My cousin has expressed interest in it and wants it for free 

any idea where i can find information on what it's worth? I'm sure the copper itself is worth a few pennies, but if this is something that might be worth $$$, i dont really want to give it away.


----------



## MALCO.New.York (Feb 27, 2008)

The scrap metal market is crap these days. If you decide that you wish to do the Recycle thing, wait. 

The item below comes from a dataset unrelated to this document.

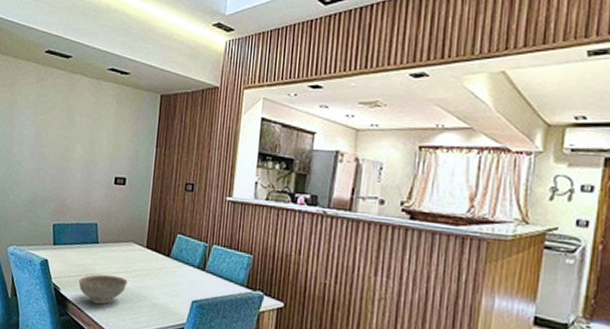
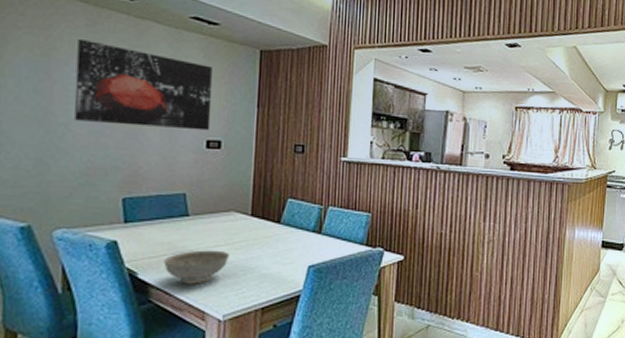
wall art: none [26,92,122,169] -> present [74,38,212,131]

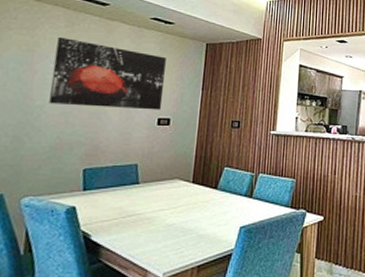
decorative bowl: present [163,250,230,285] -> none [114,213,172,245]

The tub, if is in mint condition and is old and stylish, probably worth 10k.


----------



## RoyalTech (Mar 14, 2009)

added some pics...

i doubt its worth 10k malco!

and ignore the packing tape on the overflow. i found out the hard way the overflow was never hooked up when it was in my bathroom.


----------



## MALCO.New.York (Feb 27, 2008)

Having seen the pics, I will agree that 10k is not this vessel. But it is a rarity and may be worth a bit more than scrap weight.


----------



## bamawildcat (Dec 14, 2008)

I would recommend you strip the paint off and put it on eBay, or contact "architectural salvage" places.

Someone would probably pay some coin for it.

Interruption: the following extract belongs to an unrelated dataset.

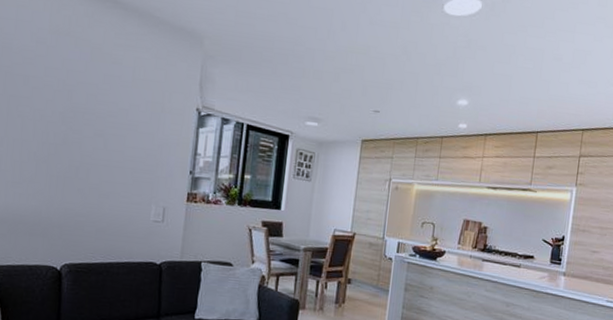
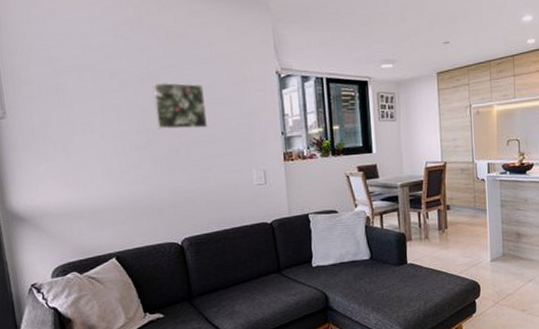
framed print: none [61,96,118,152] -> present [152,82,207,129]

Heck, it could show up hanging in some Applebee's or TGI Fridays.


----------



## tgeb (Feb 9, 2006)

It certainly looks to be quite a rare item.

I would not do anything to it. Don't strip the paint or clean it with anything but water.

Find out more of the history of this sort of tub, could be one of a kind, and worth a bundle.

If it turns out to be some sort of valuable antique, cleaning it could reduce the value.


----------



## cleveman (Dec 28, 2007)

The Antiques Roadshow might be coming to a town near you soon.

You could always use it as a coffin.

Now that computer monitor in the background, I'm glad to see you're saving it.

Next picture you post, I want to see you in a red union suit and a bunch of sudsy water and you should be smoking a cigar.


----------



## ElementKitchen (Apr 10, 2009)

*Lol*

Wanted: one copper coffin.

Price: Will entertain any resonable offer.


----------



## RoyalTech (Mar 14, 2009)

stopped by an antique place and talked to the owner today. Other than being a unique piece, he didnt think it had much value past that. I think my cousin has a new tub coming her way.


----------



## seabolt (Feb 2, 2008)

About five years ago, my wife and I stayed at a bed and breakfast in Fredericksburg, TX called the Copper Tub. That tub looks really familiar, except the one at the B&B wasn't enameled. The house was supposed to be the birthplace of Admiral Nimitz. The number to reserve the place is 830-997-0443. I'm pretty sure that number goes to an office that manages a lot of B&B's, but they could maybe point you in the right direction of finding out some more about it.


----------



## RoyalTech (Mar 14, 2009)

thanks for the info seabolt.

it's been sitting in the garage for almost 2 years, so at this point im more interested in seeing it gone than doing too much more legwork finding out if its really worth anything, and then finding someone who wants to buy it. 

so i'm going with the goodwill gift to my cousin, and maybe someday she'll return the favor.


----------